◆ Work task ◆
Nothing below is to be printed except the lines between the line holding "G04 #@! TF.SameCoordinates,Original*" and the line holding "X196000000Y-40750000D02*", inclusive, each exactly as it appears.

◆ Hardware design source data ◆
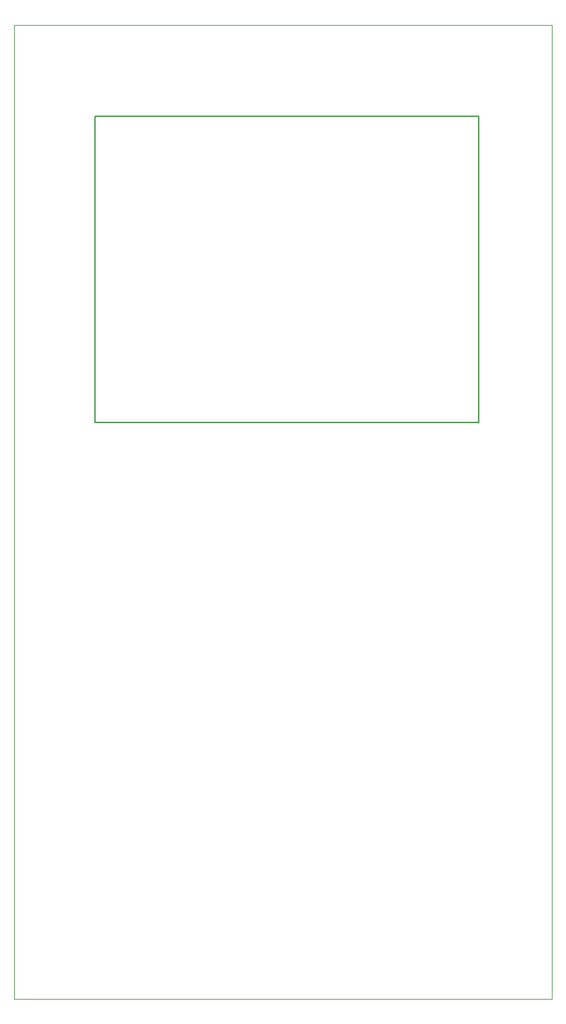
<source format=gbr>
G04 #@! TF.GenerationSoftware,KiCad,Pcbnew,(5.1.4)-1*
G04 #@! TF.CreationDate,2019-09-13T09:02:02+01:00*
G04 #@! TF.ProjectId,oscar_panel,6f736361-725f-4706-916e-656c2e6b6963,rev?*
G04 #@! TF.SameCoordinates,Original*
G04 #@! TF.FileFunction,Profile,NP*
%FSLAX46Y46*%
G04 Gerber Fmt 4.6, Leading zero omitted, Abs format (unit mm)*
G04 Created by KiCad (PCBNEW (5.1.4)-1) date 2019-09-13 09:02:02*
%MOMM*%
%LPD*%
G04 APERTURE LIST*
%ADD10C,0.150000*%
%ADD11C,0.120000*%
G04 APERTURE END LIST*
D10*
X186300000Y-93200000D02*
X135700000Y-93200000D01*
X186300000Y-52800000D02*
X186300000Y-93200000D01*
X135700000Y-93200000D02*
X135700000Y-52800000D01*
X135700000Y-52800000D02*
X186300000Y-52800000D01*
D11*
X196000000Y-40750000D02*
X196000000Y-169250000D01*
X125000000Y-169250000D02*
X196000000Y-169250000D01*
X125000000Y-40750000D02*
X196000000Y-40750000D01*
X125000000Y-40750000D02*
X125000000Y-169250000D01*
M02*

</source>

* * *

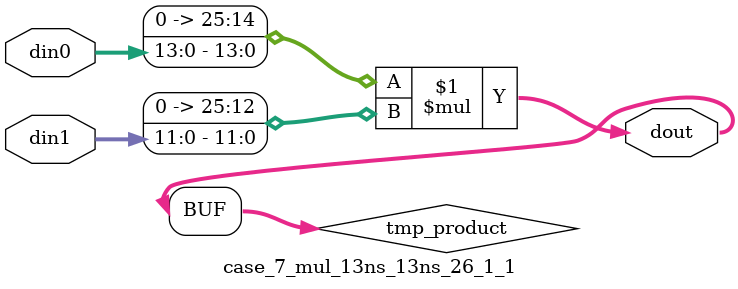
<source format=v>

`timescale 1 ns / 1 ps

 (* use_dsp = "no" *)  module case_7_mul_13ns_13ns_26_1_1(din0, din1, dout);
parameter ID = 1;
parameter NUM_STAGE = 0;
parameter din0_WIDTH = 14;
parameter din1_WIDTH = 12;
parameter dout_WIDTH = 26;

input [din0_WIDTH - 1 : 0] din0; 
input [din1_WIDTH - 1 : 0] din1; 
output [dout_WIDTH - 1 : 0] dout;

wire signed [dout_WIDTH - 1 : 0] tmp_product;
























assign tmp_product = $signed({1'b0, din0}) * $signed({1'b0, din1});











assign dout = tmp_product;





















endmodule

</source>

◆ Result for this exercise ◆
G04 #@! TF.SameCoordinates,Original*
G04 #@! TF.FileFunction,Profile,NP*
%FSLAX46Y46*%
G04 Gerber Fmt 4.6, Leading zero omitted, Abs format (unit mm)*
G04 Created by KiCad (PCBNEW (5.1.4)-1) date 2019-09-13 09:02:02*
%MOMM*%
%LPD*%
G04 APERTURE LIST*
%ADD10C,0.150000*%
%ADD11C,0.120000*%
G04 APERTURE END LIST*
D10*
X186300000Y-93200000D02*
X135700000Y-93200000D01*
X186300000Y-52800000D02*
X186300000Y-93200000D01*
X135700000Y-93200000D02*
X135700000Y-52800000D01*
X135700000Y-52800000D02*
X186300000Y-52800000D01*
D11*
X196000000Y-40750000D02*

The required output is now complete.